Gianocaro: Respect, protect and pay education workers
The Santa Clara County Office of Education cuts costs by placing 30 workers in one classroom designed for 12 students for online continuing education classes. Photo courtesy of Sarah Gianocaro.

The Santa Clara County Office of Education laid off over 60 special education paraeducators, a position primarily held by women, during the COVID-19 pandemic. Management’s decision leaves classrooms short-staffed nearly a year and a half after we returned to in-person instruction.

Students—deprived of employees desperately needed to conduct instruction—yell, punch, kick and bite their peers or adults when their routine is disrupted or they attempt to leave class. Avoidable incidents are pervasive and instruction is often canceled as a result of short staffing, a travesty for students with severe disabilities who are depending on specialized in-person instruction.

The office of education claims to be a “premier employer” but refuses to offer a living wage. More than 40% of office of education employees make $2,310 a month or less, while monthly rent for a one-bedroom apartment in Santa Clara County is $2,558. Food, clothing, utilities, medical care and transportation are luxuries. As essential workers, we provide instructional services for your children with special needs, drive your children to and from school, interpret and clean and maintain schools.

Custodians and paraeducators are the lowest paid workers within the organization, with many employees working several jobs. Yet management emerges with an unexpected $1 million property tax surplus and will receive cost-of-living adjustments unseen since 2013.

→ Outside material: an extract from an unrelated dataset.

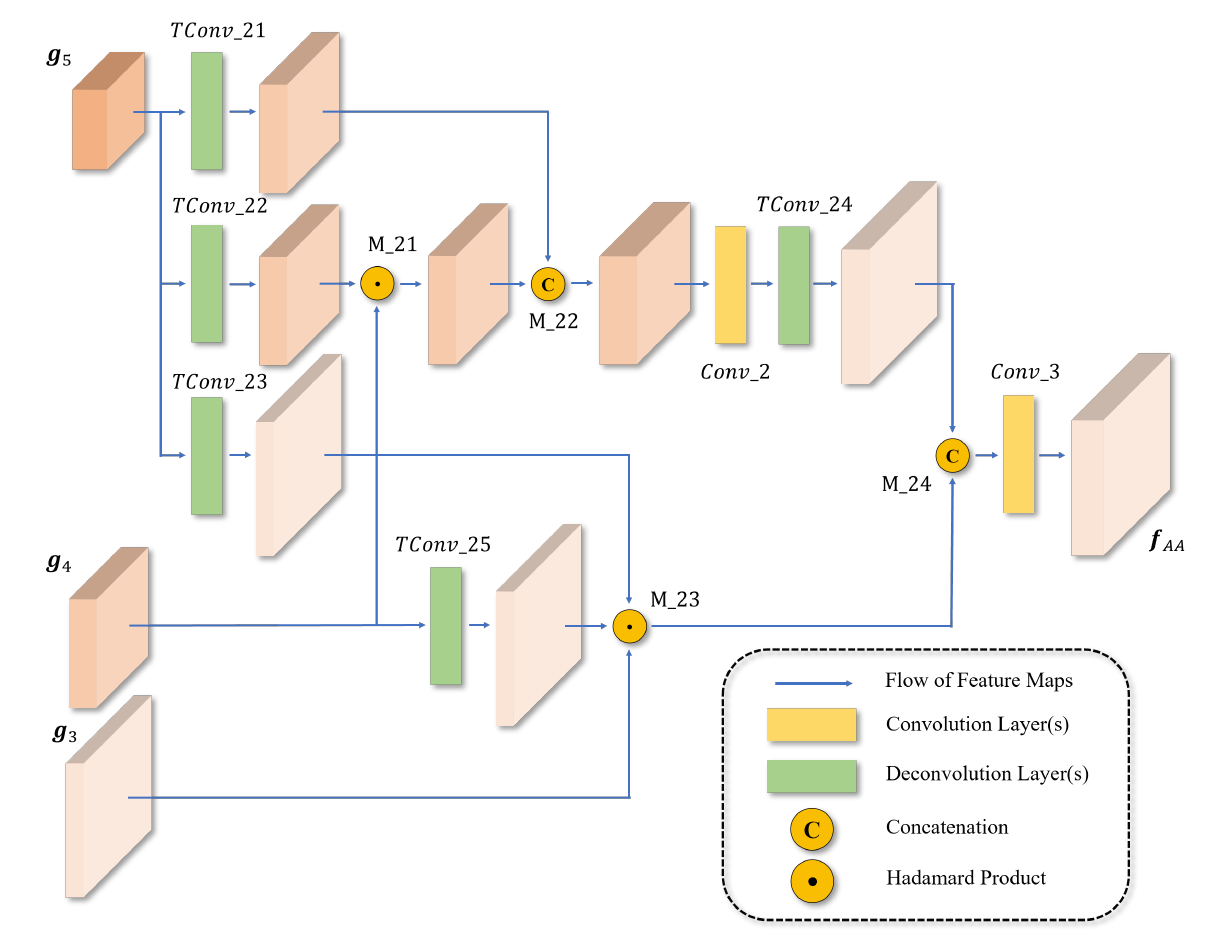
Figure 2. The detailed structure of the proposed pyramid partial decoder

As multi-generational employees and residents we expect our property taxes to fund student services and salaries and reduce vacancies, but that’s not the case. Our community loses when resources are drained from providing services to students to fund lavish managerial salaries and excessive management positions.

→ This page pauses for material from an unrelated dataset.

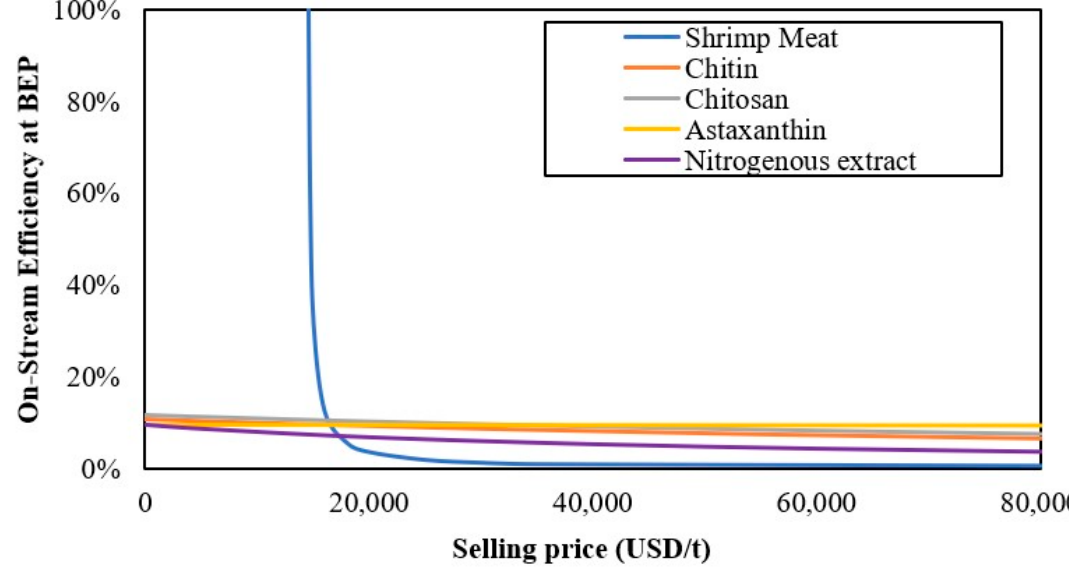
Figure 4. The e ff ect of the selling price on on-stream e ffi ciency.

You may be assaulted and experience a lockdown due to school violence and be supported only by your union. 

On July 18 at Chandler Tripp, an office of education operated standalone school, a preschooler tripped on the playground and cut her lip. While she was no longer bleeding, upon seeing her child upset, the mother repeatedly punched a paraeducator in her arm, accusing her of injuring her daughter and saying she would “send her husband to take care of (us).” The father appeared onsite, attempting to gain school access while a lockdown ensued, and police were alerted to the scene.

No counseling, medical services, time off, or follow up was conducted to check on the well-being of the assaulted paraeducator who only had union support to file a restraining order. Only after pleading with several administrators did the office of education communicate with workers about implementing safety procedures and provide mental health resources.

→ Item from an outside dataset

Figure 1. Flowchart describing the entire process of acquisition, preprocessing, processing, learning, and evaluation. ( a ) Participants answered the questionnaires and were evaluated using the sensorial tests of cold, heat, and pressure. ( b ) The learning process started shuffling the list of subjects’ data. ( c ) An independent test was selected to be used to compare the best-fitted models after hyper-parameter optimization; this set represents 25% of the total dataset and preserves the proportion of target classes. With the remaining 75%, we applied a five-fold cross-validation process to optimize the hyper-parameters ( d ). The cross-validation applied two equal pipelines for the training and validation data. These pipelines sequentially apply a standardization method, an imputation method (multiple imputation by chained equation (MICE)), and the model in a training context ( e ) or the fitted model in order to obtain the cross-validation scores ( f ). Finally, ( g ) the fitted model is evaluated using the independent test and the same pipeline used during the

You must accept the gap between our poverty wages and management’s eye-popping salaries. 

Mary Ann Dewan, superintendent of the Santa Clara County Office of Education, earns more than all other Bay Area county superintendents, despite paying workers less than other county education offices. Her $374,321.84 salary is double the state superintendent of public instruction and 150% of what the California governor earned last year. Her anticipated raise this year is almost the entire annual salary for one paraeducator and will make her salary just shy of the U.S. presidential salary of $400,000 a year.

SEIU workers make up 66% of personnel, but account for less than half of all salaries. 

Essential workers may not have professional backgrounds that command high middle-class salaries, but a third of SEIU workers are skilled professionals, who somehow require supervision at a rate of one manager for two workers. The shortage of essential workers calls the office of education’s bluff. Pay more or lose workers to organizations that will, amid The Great Resignation. Increasing wages, benefits and improving working conditions satisfies the office of education’s organizational mission while giving workers a literal lifeline.

You should expect telecommuting to end. 

Managers say we are “Better Together,” but continue to work remotely. As directors require in-person work for classified workers, employees who moved out of state during the pandemic are forced to resign or retire.

You should expect the unexpected.

We know our working conditions are students’ learning conditions. In Dr. Dewan’s economy we are drowning and retain little hope she will help to lift hundreds out of poverty.

Our pleas are met with institutional hostility and economic violence by maintaining an oppressive architecture of employment. Our students, our children and our community deserve better.

Sarah Gianocaro is SEIU 521 Santa Clara County Office of Education chapter president and an occupational therapist of more than 16 years.